Ottawa Citizen

First Nations, feminist foreign aid are big budget priorities

- DAVID REEVELY dreevely@postmedia.com Twitter.com/davidreeve­ly

The new federal budget promises a national pharmacare program without promising any money to pay for one.

It’s symbolic of a budget that talks about the middle class on every page, spends $7 billion more than the Liberal government planned, and somehow does relatively little for the middle class’s benefit.

Medication­s are a huge part of our health care spending and their share is growing every year as science figures out how to help us live longer with chronic conditions. Surgery here won’t bankrupt you, but diabetes might.

One in 10 Canadians has prescripti­ons they have trouble affording, the budget book says, and “every year, almost one million Canadians give up food and heat to afford medicines.” Those numbers aren’t compatible with an idea of Canada as a country with universal health care.

Ontario’s health minister Eric Hoskins abruptly quit provincial politics Monday afternoon to head up a national panel that will tell the feds how to nationaliz­e the costs of medical drugs. He’s named in Tuesday’s budget book, so Monday was just about as late as he could go. Hoskins is a serious person and his quitting a senior provincial post suggests the federal government is serious, too.

The budget, however, suggests otherwise. It sets aside nothing for anything Hoskins’ group might propose. Zero dollars.

You wouldn’t expect to see anything this year, but there’s nothing as far as the budget horizon goes.

This budget talks about the middle class on practicall­y every page — and somehow spends $7 billion more than the government expected to when it looked ahead in last year’s budget — but it doesn’t include a ton of spending for middle-class purposes.

Based on the hard numbers, the budget’s priorities are improving life for Indigenous Peoples and advancing a feminist foreign-aid agenda. Those are defensible — even noble, wise and proper — objectives for the federal government. They just aren’t what Finance Minister Bill Morneau spent most of his budget speech talking about.

He talked for minutes about the economic benefits of promoting women in the working world as entreprene­urs, scientists and corporate captains: We could boost our economy by four per cent — “Four per cent, Mr. Speaker!” — he said, if men and women were equally represente­d in Canada’s workforce. More than a sixth of the budget book is devoted to a gender-based analysis of the government’s policies generally.

But in actual dollars, we’re talking low millions. A few hundred thousand dollars for Statistics Canada to collect better statistics on “gender, diversity and inclusion.” A million and change for a “national conversati­on on gender equality with young Canadians.” A grant to encourage women to apprentice in the trades gets $4 million a year.

There’s a $100-million program to back creative programs for preschool and daycare, but it’s to be spent over 11 years. The “Canada-China Year of Tourism” is getting that much this year.

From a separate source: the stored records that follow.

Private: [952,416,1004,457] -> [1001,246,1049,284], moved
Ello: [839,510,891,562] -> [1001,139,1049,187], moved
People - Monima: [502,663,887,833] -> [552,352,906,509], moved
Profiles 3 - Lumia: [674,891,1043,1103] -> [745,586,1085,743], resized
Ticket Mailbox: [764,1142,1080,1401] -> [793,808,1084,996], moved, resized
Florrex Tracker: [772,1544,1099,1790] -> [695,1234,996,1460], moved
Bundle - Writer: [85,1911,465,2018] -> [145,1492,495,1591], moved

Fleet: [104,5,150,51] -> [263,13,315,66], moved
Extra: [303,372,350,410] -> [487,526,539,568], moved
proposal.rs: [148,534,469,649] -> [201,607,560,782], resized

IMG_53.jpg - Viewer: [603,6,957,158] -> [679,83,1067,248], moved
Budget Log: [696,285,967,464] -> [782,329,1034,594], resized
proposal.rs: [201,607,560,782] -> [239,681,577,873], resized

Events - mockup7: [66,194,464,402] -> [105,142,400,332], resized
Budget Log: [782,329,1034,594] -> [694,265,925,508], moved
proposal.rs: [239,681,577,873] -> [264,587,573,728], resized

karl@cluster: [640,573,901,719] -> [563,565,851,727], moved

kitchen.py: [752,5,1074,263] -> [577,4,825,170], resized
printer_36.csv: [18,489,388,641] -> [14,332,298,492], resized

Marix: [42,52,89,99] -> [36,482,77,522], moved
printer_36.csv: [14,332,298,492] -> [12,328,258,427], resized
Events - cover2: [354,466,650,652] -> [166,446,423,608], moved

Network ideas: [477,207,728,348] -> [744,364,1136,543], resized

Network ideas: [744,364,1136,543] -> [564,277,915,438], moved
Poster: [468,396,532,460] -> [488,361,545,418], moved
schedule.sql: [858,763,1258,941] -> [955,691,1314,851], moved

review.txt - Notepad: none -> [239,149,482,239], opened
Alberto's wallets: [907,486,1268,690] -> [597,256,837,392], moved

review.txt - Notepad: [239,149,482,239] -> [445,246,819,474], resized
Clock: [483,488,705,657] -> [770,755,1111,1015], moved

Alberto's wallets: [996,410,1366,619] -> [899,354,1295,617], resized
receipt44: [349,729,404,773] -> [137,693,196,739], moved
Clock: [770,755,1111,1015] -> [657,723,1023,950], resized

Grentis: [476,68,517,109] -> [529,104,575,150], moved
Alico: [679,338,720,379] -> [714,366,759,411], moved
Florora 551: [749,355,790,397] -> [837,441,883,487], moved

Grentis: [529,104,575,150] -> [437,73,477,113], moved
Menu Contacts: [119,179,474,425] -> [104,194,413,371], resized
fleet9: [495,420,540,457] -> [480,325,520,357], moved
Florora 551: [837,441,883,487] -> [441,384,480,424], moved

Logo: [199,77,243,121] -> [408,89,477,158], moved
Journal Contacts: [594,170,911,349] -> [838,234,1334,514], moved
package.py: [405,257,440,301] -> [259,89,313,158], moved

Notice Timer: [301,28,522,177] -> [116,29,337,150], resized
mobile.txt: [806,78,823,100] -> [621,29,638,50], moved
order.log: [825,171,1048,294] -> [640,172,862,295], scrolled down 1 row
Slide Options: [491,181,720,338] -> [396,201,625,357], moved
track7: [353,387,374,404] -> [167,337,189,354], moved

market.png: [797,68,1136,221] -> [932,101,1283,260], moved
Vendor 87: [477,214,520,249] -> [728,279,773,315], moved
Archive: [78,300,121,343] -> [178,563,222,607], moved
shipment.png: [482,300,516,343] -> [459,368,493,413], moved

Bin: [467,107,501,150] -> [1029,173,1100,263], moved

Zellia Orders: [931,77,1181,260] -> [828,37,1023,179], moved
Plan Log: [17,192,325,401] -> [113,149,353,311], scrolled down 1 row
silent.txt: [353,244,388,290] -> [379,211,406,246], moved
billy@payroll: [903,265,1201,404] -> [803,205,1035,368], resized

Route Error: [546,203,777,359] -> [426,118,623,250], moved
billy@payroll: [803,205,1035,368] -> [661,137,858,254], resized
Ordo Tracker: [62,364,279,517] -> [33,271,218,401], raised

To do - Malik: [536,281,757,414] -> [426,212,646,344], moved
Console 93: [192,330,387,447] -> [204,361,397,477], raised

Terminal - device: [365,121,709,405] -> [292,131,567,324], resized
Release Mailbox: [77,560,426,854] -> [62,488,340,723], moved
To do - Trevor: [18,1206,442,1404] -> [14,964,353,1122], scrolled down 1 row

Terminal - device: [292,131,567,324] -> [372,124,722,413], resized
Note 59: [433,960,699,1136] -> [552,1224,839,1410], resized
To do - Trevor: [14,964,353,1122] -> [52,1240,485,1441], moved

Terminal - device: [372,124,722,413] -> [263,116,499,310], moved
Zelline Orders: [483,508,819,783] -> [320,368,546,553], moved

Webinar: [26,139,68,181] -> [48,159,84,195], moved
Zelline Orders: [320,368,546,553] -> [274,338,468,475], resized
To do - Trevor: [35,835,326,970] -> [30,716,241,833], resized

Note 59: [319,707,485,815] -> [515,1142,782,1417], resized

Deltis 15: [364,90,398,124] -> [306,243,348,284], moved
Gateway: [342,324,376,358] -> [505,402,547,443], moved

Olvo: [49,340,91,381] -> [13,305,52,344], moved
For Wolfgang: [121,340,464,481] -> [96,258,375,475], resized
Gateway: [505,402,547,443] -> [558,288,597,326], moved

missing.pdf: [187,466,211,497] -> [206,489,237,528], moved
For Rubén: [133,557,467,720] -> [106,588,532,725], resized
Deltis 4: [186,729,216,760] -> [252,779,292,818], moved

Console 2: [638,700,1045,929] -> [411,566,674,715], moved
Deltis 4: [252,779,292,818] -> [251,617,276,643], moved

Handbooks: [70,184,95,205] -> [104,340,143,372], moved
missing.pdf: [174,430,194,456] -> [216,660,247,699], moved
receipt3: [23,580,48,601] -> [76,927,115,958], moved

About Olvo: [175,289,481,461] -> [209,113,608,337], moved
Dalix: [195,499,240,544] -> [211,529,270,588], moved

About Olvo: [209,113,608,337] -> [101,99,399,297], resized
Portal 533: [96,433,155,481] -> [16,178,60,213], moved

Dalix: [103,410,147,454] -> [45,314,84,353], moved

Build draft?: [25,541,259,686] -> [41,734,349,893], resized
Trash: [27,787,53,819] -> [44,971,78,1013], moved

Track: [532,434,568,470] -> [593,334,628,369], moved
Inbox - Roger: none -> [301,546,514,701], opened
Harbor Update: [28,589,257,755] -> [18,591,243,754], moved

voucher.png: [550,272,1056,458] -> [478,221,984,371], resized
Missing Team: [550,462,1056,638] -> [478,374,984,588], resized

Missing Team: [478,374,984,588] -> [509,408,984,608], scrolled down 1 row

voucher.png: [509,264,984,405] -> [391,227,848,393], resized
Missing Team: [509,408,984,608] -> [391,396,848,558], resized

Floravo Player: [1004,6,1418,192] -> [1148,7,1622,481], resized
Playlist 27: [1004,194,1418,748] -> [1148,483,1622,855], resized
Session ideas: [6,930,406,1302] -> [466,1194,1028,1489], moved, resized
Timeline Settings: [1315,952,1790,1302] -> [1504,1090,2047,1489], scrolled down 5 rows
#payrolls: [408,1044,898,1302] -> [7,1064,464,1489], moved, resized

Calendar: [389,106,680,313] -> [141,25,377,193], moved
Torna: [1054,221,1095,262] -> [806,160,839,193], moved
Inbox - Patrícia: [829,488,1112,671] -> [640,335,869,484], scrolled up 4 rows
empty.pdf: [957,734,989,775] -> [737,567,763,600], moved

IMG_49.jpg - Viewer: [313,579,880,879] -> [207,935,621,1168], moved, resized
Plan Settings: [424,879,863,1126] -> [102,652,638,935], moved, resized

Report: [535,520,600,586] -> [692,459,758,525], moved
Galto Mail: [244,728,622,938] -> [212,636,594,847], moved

The big deal is longer and more flexible parental leave, a $344-million-a-year program to add five weeks to the total time parents can take off after the birth of a child. Typically, it’s moms who take extended time away after having kids, so the idea is that fathers will take that time.

Families can do it if dad has full-time work and can afford to sacrifice full-time earnings, since government-funded parental leave covers only 55 per cent of your average weekly pay. So this is a benefit for the upper middle class, not for people scratching out livings in the gig economy or workers without employer top-ups. More family time is, in itself, a good thing. But let’s not pretend this program is something it’s not.

In contrast, various forms of aid abroad, under the umbrella of “Canada’s Feminist Internatio­nal Assistance Policy,” are getting a $700-million-a-year boost. That’s the big money.

Liberal government­s in Canada don’t talk about nationaliz­ing industries or fighting free trade. They talk about smoothing out the bumps in our finances — helping people in their everyday lives, as Premier Kathleen Wynne puts it.

In an unstable, constantly disrupted economy, we can’t count on jobs for life even if we work hard and make safe choices, so government­s step in with subsidized child care, more generous support for college and university educations, and richer public pensions. Now, perhaps, there will be drug coverage that’s separate from employer-sponsored benefits plans.

Pharmacare will be expensive and paying for it will take tax hikes, and conservati­ves will instinctiv­ely oppose it.

But the middle class is frightened and the middle class votes. Politician­s fail to soothe the middle class at their peril. Very likely, the Liberals have found their 2019 election fight.

The big deal is longer and more flexible parental leave, a $344-million-a-year program to add five weeks to the total time parents can take off after the birth of a child.